Newsroom Midwest Region

FOR IMMEDIATE RELEASE
May 23, 2016

Contact:
Mara Koenig, 612-713-5316, mara_koenig@fws.gov

Midwest imperiled species receive more than $2.2 million

States working together for wildlife across landscape and regional boundaries is the focus for awarding Midwest states more than $2.2 million in grants through the U.S. Fish and Wildlife Service’s competitive State Wildlife Grants program. The funds help conserve and protect Species of Greatest Conservation Need and will be distributed to five Midwest state fish and wildlife agencies: Illinois, Iowa, Michigan, Minnesota and Wisconsin.

“Projects financed by the State Wildlife Grants program help safeguard some of our nation’s most at-risk species,” said Service Director Dan Ashe. “By strategically funding work that supports large-scale conservation efforts, we can help protect our nation’s native wildlife and wild places while potentially preventing the listing of certain species under the Endangered Species Act.”

Priority is given to large-scale cooperative conservation projects that implement strategies and actions to conserve species listed in approved State Wildlife Action Plans. All 56 states and territorial wildlife agencies have such plans, which proactively protect imperiled species. The funding will be matched by nearly $1.1 million in non-federal funds provided by states and their partners for projects that help protect species and the ecoystems on which they depend.

Wisconsin, Minnesota and Iowa Department of Natural Resources will use climate-smart conservation efforts targeting the wood turtle, the ornate box turtle and associated habitats. The partners will identify flood-safe zones as part of an adaptive management strategy to address increased flood severity and frequency in targeted areas. Previous actions supported by the State Wildlife Grant Program have shown success, with significantly decreased mortality at protected nest sites and new nesting documented at 50 percent of restored sites. The partners will continue management of existing nest areas, identify and protect new nest areas and monitor and share results of active management activities.

Nebraska Game and Parks Commission, in partnership with the Iowa Department of Natural Resources and university researchers, proposes to restore native mussels to watersheds in both states. The partners will target plain pocketbook and fatmucket mussels, with the likehood to benefit a variety of other species. Objectives include production of habitat suitability models, restoration of 50 acres of stream bank and upland habitat in Iowa, captive rearing and release of 25,000 mussel individuals in Nebraska and construction of a dedicated mussel propagation facility. Although the ultimate goal of the mussel reintroduction is to support natural recruitment of the native mussels at restoration sites, survival at these sites will serve as a measure of effectiveness during the project performance period.

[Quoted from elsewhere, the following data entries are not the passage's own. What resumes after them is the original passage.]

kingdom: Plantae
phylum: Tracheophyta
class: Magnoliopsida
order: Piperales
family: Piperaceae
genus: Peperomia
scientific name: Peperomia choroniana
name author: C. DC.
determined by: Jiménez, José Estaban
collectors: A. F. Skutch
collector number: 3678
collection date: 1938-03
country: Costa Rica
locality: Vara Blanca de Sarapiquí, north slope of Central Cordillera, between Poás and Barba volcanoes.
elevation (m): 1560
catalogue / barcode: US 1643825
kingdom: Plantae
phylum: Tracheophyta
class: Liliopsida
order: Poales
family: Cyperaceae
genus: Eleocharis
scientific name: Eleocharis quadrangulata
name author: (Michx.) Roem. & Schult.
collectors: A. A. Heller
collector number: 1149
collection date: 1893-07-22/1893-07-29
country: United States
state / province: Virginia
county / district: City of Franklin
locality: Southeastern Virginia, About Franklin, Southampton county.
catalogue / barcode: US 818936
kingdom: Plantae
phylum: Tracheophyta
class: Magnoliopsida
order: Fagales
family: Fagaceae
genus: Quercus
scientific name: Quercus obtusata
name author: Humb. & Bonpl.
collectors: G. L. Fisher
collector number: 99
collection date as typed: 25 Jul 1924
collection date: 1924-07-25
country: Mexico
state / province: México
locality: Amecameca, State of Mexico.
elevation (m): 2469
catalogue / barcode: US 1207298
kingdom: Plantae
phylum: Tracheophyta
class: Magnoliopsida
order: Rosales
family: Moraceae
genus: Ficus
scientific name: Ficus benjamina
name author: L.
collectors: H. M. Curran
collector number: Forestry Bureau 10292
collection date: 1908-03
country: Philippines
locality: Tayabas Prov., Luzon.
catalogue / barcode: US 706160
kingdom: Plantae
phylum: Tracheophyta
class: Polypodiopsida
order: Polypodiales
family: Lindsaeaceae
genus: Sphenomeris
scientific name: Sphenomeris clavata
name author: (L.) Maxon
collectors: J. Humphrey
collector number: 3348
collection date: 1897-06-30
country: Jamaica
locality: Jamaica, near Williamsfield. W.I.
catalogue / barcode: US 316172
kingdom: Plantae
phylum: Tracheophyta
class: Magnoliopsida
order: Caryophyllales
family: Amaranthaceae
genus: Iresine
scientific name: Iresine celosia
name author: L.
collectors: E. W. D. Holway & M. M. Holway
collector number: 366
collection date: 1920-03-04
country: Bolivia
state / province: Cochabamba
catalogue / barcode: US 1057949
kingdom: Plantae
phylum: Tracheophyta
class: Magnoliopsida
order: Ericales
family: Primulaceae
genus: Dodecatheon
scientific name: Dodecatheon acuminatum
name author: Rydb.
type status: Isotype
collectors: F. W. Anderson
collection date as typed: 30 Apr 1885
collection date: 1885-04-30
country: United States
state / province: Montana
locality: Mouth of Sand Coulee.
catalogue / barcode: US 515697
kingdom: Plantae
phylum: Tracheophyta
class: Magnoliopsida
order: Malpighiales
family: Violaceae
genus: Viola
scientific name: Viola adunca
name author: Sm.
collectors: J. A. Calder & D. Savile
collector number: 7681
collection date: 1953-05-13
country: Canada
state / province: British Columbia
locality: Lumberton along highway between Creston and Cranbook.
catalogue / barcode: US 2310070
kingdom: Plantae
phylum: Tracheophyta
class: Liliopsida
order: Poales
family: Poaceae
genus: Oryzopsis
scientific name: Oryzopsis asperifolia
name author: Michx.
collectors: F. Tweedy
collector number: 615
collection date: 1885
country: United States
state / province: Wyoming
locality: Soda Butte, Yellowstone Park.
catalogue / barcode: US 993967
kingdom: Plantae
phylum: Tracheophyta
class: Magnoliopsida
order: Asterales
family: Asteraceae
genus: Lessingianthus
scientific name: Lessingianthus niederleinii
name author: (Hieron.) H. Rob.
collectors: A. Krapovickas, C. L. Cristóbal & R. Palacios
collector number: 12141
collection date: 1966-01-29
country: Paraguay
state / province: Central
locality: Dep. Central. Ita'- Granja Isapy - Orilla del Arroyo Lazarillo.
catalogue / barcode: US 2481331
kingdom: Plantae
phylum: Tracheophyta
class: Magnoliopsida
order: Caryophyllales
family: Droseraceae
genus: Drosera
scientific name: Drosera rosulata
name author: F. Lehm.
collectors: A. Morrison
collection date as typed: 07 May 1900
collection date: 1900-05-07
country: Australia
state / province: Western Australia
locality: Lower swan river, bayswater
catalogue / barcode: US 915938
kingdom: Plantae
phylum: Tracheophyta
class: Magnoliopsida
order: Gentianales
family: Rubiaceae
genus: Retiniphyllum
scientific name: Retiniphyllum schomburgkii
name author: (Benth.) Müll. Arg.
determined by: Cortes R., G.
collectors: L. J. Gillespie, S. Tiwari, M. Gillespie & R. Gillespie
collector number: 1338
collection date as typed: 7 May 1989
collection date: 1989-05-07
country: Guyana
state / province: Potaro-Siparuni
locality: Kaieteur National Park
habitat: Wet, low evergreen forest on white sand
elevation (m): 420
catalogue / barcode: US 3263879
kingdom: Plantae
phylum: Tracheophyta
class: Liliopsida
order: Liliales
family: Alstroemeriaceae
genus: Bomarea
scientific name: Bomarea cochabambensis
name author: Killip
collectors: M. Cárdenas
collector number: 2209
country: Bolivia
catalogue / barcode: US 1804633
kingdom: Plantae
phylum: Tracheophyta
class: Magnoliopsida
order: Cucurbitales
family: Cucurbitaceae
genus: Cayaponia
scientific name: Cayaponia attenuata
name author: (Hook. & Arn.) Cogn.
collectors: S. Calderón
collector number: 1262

Benefiting two bumble bee species, the monarch butterfly and the endangered Karner blue butterfly Michigan and Wisconsin DNR’s are parterning to restore and enhance grassland, prairie and savanna habitats. Management activities include prescribed fire, mechanical treatment, invasive plant control and seeding to increase known host plants of the targeted species. At least 850 acres of priority public and private lands will be restored and enhanced. Evaluation of management actions will determine the most effective methods for pollinator conservation in each state.

Restoring royalty to the prairies of Iowa and Nebraska for the regal fritillary and monarch butterfly will involve improving habitat quantity, quality and connectivity. Iowa DNR, Nebraska Game and Parks Department and their partners will evaluate effectiveness of proposed conservation actions by measuring impacts on regal fritillary and monarch butterfly populations at restoration sites. Requested funds will help restore and reconstruct prairies near existing prairie remnants that have a high potential for hosting the two target butterflies and other species of conservation need.

Kentucky Department of Fish and Wildlife Resources is partnering with Illinois Department of Natural Resources for a two-state effort focusing on the rattlesnake-master borer, a rare moth that is a Service candidate species. The partners will manage and restore high-priority prairies, glades and barrens/woodlands complexes identified in the Kentucky and Illinois Wildlife Action Plans as important habitats. A significant focus of the project will be the formation of fire strike teams, using prescribed fire to improve 5,500 acres to increase native plant diversity for the benefit of SGCN. The agencies propose to increase relative abundance of the rattlesnake-master borer moth by 20 percent from baseline levels.

“We appreciate the role state agencies and other partners play in protecting these imperiled wildlife species and their habitats,” said Paul Rauch, the Service’s Acting Assistant Director for the Wildlife and Sport Fish Restoration program. “These partnerships are critical to conserving imperiled species.”